- Born: Thomas Thomson Alexander Whalen 16 October 1903 Leith, Scotland
- Died: 19 February 1975 (aged 71) Edinburgh, Scotland
- Known for: Sculpture
- Awards: Guthrie Award, 1933

= Thomas Whalen (sculptor) =

Scottish sculptor

Thomas Whalen (16 October 1903 – 19 February 1975) was a Scottish sculptor. He won the Guthrie Award in 1933.

==Life==

Thomas Whalen was born in Leith on 1903. His father was James Whelan (c.1879–1951) and his mother was Mary Alexander (born c. 1879). They married on 24 November 1899 in Leith.

In 1930 he was living at 18 Bangor Road in Leith. In 1932 he was at 7 Eyre Terrace. In that year on 23 September he married Margaret Falconer (born 1907). They had a son and daughter.

==Works==

He exhibited Madonna and Child and Speed in the 1930 Royal Scottish Academy exhibition. In 1931 he exhibited St. Christopher and Diana at the RSA. In 1932 he exhibited Cradle of Humanity, Europa and Nativity and Entombment at the RSA. He won the Guthrie Award in 1933 exhibiting The Amazon.

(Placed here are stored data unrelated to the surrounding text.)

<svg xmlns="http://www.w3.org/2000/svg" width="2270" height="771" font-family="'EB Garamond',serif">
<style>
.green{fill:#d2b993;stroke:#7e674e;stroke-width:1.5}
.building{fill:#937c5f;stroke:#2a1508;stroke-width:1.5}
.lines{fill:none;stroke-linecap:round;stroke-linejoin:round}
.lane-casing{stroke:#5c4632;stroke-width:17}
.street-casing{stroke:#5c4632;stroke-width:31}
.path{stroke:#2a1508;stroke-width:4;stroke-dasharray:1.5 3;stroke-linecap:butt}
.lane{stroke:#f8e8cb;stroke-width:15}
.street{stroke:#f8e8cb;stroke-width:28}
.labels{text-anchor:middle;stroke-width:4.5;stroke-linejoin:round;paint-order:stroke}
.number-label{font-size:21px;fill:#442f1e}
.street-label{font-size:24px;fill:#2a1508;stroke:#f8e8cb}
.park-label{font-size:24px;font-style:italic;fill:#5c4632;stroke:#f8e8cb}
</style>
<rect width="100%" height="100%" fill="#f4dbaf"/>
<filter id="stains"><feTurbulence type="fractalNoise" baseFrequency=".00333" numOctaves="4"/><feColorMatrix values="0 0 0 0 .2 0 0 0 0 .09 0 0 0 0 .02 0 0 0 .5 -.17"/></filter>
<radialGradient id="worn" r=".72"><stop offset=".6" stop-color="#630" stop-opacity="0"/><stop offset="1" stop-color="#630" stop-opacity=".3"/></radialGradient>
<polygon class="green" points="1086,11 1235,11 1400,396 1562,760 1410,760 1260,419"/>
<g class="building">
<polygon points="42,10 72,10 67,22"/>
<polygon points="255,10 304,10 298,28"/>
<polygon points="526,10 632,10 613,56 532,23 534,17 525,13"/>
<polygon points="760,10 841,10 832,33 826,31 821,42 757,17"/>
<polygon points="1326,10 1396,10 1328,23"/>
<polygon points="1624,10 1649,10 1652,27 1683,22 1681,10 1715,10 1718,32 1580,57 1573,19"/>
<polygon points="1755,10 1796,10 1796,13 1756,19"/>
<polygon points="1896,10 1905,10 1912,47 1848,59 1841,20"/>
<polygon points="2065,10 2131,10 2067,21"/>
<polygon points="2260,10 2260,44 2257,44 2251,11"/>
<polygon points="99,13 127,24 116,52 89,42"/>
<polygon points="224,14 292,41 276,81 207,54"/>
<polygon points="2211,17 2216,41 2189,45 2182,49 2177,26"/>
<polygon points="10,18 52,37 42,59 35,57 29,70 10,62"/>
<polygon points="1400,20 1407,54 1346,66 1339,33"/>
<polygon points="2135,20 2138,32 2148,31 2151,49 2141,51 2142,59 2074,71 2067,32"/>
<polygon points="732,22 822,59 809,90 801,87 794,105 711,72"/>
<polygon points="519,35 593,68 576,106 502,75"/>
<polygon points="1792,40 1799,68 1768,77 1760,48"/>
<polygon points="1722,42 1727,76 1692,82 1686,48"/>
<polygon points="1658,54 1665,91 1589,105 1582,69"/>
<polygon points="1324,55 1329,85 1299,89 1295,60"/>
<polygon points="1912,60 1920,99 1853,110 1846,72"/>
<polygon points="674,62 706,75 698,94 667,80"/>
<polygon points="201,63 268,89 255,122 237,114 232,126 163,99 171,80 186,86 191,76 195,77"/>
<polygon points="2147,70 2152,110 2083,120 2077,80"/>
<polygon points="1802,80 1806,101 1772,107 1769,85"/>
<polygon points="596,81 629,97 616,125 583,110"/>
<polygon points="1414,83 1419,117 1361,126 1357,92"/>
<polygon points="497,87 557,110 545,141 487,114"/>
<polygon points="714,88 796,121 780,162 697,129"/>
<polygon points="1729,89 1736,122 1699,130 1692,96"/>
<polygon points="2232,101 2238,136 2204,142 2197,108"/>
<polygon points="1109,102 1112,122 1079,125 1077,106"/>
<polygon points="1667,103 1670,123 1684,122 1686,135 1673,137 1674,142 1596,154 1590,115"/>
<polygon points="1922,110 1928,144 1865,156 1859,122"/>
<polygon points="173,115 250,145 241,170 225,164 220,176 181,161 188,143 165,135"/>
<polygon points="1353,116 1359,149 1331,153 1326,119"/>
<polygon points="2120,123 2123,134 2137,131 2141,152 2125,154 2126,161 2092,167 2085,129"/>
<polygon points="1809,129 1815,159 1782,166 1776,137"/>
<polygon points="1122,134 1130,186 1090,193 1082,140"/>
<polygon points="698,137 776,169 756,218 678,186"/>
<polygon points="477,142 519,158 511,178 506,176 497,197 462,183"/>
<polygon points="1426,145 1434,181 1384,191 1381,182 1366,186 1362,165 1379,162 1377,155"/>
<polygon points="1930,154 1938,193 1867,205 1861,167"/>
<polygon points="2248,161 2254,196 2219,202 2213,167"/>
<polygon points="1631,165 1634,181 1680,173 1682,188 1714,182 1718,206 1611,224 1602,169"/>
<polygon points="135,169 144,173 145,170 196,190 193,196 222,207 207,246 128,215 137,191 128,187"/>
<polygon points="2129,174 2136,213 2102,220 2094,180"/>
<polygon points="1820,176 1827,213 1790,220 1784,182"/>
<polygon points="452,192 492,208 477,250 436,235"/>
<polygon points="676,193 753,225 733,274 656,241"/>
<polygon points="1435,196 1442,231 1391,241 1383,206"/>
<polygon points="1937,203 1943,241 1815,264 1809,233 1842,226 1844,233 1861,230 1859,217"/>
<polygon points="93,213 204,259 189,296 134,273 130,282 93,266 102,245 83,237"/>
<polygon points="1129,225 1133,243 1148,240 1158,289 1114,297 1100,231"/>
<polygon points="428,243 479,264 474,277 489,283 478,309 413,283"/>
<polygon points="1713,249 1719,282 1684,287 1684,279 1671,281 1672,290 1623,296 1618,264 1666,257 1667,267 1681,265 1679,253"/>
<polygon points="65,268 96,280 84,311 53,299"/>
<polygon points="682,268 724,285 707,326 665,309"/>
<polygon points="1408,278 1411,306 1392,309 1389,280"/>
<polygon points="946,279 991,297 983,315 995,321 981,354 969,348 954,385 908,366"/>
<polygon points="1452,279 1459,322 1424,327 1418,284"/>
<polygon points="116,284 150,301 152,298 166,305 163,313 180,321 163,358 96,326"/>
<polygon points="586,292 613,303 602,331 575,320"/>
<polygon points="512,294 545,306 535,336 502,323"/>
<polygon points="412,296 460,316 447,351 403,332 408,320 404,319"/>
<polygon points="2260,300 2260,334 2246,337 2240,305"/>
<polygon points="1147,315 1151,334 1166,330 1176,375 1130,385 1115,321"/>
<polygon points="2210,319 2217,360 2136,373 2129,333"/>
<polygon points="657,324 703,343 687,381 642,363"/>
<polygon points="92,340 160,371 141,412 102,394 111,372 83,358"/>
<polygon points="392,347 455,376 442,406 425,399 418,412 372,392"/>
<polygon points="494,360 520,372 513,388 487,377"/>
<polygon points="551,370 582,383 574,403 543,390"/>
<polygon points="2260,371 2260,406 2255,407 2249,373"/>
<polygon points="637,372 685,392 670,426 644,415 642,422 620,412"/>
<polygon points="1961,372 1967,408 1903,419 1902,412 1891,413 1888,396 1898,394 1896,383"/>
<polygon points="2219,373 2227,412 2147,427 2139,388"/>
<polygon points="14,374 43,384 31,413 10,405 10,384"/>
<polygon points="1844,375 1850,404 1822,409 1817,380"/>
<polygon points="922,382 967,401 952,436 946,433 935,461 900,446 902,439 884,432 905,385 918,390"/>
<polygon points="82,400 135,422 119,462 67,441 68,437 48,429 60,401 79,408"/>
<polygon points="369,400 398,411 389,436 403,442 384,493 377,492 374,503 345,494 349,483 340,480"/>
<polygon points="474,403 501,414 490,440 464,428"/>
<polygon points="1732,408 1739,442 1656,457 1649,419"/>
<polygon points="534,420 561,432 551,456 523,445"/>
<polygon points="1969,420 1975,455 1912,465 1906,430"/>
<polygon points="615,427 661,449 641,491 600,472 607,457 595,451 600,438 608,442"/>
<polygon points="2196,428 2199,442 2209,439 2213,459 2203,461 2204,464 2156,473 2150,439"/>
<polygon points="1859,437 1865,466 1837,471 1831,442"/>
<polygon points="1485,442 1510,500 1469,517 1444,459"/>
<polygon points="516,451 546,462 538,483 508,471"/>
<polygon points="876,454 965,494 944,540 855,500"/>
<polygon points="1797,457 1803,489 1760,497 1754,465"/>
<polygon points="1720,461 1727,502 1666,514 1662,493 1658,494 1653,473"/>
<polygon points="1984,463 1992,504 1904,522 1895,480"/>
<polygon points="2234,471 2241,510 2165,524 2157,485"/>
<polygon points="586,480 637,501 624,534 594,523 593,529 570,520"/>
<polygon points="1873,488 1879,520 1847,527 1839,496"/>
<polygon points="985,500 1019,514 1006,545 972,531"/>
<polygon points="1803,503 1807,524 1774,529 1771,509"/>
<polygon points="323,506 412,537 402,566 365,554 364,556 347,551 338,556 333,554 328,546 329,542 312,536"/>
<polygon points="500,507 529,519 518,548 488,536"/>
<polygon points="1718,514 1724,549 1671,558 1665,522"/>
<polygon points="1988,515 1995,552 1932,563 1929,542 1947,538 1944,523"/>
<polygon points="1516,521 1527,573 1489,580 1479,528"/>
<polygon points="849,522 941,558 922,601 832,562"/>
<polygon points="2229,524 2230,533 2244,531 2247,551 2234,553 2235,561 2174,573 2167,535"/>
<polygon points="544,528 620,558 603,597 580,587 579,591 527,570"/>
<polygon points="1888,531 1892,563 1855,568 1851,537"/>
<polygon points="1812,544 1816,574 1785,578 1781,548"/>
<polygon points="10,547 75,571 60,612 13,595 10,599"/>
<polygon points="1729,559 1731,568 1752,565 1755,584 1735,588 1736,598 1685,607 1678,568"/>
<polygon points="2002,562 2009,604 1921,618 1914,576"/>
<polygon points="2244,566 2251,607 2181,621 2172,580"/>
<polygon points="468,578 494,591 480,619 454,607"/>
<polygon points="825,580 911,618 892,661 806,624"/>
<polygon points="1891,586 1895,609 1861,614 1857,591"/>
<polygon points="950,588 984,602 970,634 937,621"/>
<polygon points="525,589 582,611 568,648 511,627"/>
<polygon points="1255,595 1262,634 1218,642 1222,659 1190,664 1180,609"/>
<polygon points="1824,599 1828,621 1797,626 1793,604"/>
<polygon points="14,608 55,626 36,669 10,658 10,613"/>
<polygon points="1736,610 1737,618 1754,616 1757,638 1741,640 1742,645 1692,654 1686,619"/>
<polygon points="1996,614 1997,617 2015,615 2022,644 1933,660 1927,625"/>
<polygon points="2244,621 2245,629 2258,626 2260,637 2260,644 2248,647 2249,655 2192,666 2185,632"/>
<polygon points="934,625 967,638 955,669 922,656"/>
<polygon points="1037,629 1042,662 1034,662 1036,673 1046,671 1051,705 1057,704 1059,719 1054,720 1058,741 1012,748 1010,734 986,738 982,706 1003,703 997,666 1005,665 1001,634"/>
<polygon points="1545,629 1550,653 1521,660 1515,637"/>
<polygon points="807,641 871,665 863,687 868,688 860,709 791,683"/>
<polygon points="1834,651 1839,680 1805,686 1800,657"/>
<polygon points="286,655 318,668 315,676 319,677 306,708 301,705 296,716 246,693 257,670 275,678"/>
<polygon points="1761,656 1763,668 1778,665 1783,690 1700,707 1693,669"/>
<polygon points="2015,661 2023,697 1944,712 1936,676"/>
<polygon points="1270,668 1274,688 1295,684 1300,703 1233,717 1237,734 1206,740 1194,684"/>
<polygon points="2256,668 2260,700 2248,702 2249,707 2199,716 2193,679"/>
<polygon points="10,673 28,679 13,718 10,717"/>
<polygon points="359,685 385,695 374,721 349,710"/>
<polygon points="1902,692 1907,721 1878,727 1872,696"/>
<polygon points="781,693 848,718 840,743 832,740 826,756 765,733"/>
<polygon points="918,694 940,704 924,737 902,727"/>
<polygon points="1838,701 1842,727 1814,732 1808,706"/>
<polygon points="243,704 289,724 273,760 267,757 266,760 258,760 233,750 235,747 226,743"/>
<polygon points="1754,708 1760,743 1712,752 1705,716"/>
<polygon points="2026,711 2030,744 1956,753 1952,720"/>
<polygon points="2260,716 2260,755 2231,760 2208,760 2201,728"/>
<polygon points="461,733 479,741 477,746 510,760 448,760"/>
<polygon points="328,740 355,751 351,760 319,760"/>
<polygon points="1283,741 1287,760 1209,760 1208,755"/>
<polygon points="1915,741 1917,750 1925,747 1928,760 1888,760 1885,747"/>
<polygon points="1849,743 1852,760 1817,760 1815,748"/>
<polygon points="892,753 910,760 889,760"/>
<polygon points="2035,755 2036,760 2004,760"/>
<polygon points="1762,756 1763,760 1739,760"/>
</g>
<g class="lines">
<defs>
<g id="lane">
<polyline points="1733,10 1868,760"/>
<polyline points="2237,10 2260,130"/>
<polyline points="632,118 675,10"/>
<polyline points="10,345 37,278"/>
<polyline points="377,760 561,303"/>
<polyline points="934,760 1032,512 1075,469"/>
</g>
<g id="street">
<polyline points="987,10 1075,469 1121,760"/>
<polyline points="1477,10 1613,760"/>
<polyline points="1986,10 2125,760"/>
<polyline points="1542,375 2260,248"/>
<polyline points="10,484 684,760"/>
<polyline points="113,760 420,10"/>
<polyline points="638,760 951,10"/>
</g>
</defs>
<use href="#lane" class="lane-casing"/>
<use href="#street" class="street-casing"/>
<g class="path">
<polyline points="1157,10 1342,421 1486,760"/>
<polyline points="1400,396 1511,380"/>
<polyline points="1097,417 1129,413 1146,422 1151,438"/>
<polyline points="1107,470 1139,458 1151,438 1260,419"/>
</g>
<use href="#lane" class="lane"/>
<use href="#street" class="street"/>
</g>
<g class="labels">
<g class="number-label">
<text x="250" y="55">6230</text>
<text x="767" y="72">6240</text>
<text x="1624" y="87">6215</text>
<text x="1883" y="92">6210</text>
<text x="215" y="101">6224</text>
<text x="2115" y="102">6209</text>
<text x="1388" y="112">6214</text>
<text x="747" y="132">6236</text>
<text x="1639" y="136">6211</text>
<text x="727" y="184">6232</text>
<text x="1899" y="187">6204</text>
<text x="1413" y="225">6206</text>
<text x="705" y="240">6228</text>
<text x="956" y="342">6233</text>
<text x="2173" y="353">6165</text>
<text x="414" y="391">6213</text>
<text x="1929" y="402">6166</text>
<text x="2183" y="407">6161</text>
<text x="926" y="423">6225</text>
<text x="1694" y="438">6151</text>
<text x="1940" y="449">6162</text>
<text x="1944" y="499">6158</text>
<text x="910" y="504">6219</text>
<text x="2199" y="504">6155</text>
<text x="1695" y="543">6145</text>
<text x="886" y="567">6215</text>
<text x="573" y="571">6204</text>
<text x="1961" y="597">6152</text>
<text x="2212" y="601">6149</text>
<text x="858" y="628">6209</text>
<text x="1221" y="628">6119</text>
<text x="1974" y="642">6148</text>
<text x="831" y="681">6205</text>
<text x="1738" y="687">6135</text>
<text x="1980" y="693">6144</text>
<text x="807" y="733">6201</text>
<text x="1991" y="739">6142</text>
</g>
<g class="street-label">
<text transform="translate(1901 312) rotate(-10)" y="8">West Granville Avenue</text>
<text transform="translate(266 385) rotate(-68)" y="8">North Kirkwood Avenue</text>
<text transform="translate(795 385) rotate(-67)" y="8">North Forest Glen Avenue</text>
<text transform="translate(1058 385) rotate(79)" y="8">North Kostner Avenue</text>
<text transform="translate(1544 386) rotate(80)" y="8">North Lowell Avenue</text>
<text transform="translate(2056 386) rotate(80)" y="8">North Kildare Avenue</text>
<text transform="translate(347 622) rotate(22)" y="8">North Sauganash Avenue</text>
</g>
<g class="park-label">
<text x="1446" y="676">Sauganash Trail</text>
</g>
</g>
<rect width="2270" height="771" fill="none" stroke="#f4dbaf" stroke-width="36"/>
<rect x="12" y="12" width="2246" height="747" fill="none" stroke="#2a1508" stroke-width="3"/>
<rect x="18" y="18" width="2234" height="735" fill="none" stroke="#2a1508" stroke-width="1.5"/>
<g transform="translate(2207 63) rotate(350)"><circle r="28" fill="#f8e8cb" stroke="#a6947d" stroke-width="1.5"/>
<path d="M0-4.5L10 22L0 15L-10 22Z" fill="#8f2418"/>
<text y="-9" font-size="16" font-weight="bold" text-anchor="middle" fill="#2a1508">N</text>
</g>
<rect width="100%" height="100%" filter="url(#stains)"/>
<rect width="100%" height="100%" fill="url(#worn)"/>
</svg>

He also exhibited Mother's Kisses and Torso that year.

Whalen sculpted five Art Deco panels for Philip McManus's facade for the National Bank of Scotland headquarters building on George Street, Edinburgh (1937). His figurative sculpture Service featured in the entrance hall of the Scotland (South) pavilion of the 1938 Empire Exhibition in Glasgow. In the late 1930s he designed the bas relief panel Knowledge, depicting a boy being borne aloft in front of a tree, for Kilsyth Academy in Stirlingshire.

He designed the gilded relief sculpture on the facade of William Kininmonth's Brunton Theatre in Musselburgh (1971). The sculpture Bird is believed to be Whalen's last work.

==Death==

He died 'peacefully' at the Royal Infimary in Edinburgh on 19 February 1975. His funeral was on 24 February 1975.

Colleagues of the Royal Scottish Academy were there for the funeral.

The obituary in The Scotsman newspaper of Friday 21 February 1975 stated:

OBITUARY Mr. Tom Whalen, sculptor. Mr. Tom Whalen, the noted Scottish sculptor, much of whose work can be seen on churches and public buildings, has died in hospital in Edinburgh. Mr. Whalen, born in Leith in 1903, was working as a ship's carpenter when he began his art career by studying at the Edinburgh College of Art, where he was granted a fellowship. He came first to the public notice in the early 1930s when his burnished bronze, Speed had a place in the Royal Scottish Academy Exhibition. In 1932 he won an RSA travelling scholarship and he visited Rome and Florence. The following year he received the Guthrie Award. He was elected RSA in 1954. One of his most recent public commissions was the sunburst on the Brunton Hall at Musselburgh, and during the 1973 Edinburgh Festival a retrospective exhibition of 50 of his works was presented by the Saltire Society. He is survived by his wife, Margaret, and a son and daughter.